Hooters and Honoring God

“Hooters?!” I said incredulously as we drove past what used to be an empty commercial lot.

“Yep,” my husband nodded and he made the first left turn after Hooters to head to our lot. The lot we were building our new house on.

I could hear the questions before they came. The questions from little mouths. “Can we go to the new owl restaurant mommy? Why not mommy?”

How do you do it?
How do you teach modesty to children who see the world in black and white when grace is in the picture?

How do you teach your daughters that you feel God’s desire to dress modestly means you don’t wear a two-pieces swimming suit, but others who love and honor God may not have that same view?

How do you make sure your kids don’t tell others that Santa isn’t real because we don’t pretend, but others like to pretend?
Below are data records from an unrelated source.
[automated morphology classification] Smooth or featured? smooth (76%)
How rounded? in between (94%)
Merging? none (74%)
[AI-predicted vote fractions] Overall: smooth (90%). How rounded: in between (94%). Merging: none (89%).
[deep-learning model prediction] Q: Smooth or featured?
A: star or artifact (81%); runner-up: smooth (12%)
My answer is it is all about honor.

1. We are to honor God (1Cor 6:20).

All we do, all we say, what we wear, where we go, all of it should be in an effort to honor God. Brushing your teeth? Do it because you want to honor God by taking care of the body He gave you. Teaching your kids about dressing modestly? Do it because we want to honor God with our bodies, not because it makes us righteous. No it only helps us honor a God who died that we may live.
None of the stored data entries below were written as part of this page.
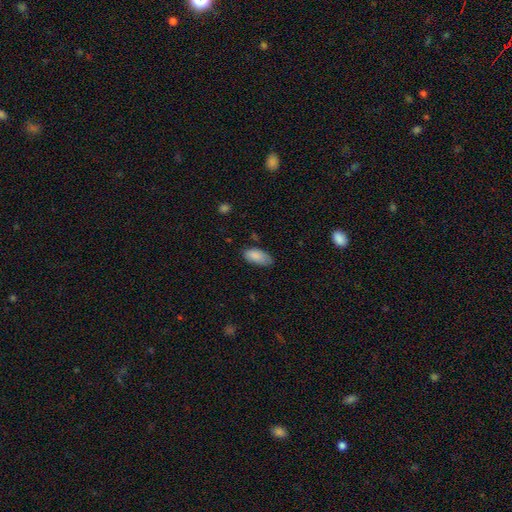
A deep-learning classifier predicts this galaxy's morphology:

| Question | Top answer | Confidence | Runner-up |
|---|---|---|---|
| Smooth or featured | smooth | 86% | star or artifact (7%) |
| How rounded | in between | 91% | cigar-shaped (7%) |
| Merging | none | 65% | minor disturbance (27%) |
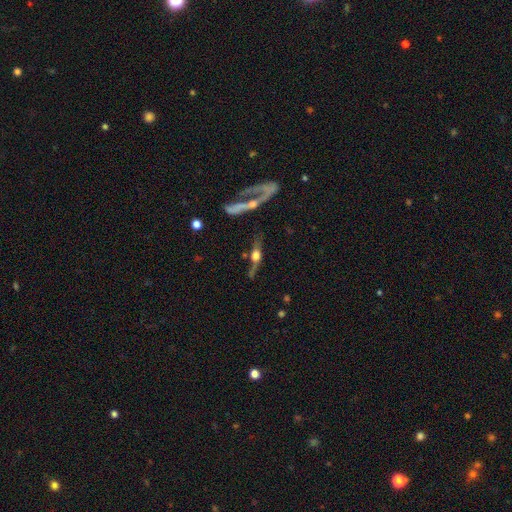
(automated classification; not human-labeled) The model was most divided on "merging": none: 49%, major disturbance: 18%, minor disturbance: 17%, merger: 16%. More confident: edge-on bulge — rounded (91%); edge-on disk — yes (76%); smooth or featured — featured or disk (69%).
The question we must ask ourselves is am I honoring God in what I say, do, think, wear, my attitude? Then we must step back and know that there is freedom in Christ. Your definition of modesty may be different from mine, but if we are looking to honor God, it doesn’t matter as long as we encourage each other to honor God.
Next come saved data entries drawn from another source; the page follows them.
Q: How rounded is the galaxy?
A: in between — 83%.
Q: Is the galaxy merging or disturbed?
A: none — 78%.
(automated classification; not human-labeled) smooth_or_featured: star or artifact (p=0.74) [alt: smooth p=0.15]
2. Romans 12:10 tells us to “…Honor one another above yourselves.”

Honoring others means extending God’s grace and love in times when we disagree. I have some sweet Godly friends that go to Hooters. I don’t feel I have that freedom in Christ, but they do. I may even tell them in a loving way why I don’t go to Hooters, but love and honor rule that conversation. All covered in the freedom Christ gives. It is about honoring and loving those around us.

Honoring others also means treating them the same way you want to be treated. None of us want to be judged or misunderstood. None of us want to be told because you wear something or go somewhere you are in sin and wrong. Romans 14 tells us about our freedom in Christ, not freedom to sin, but freedom to live out honoring lives to God whether we go to Hooters or not.

Does adding grace into the black and white world of my children work?

Amazingly, yes. I think kids get grace so much easier than we adults do. We try to add things to it.

We add living a “good” life to grace so we can be called righteous, when we know we are righteous by faith in God. (Gal 3:1-6)

Kids just accept it for what it is. We are not righteous by what we do, we are righteous because of whose we are, because we have faith in Him, who died that we may live.

What do you think? How do you teach God’s grace and freedom in Christ in the midst of God’s precepts?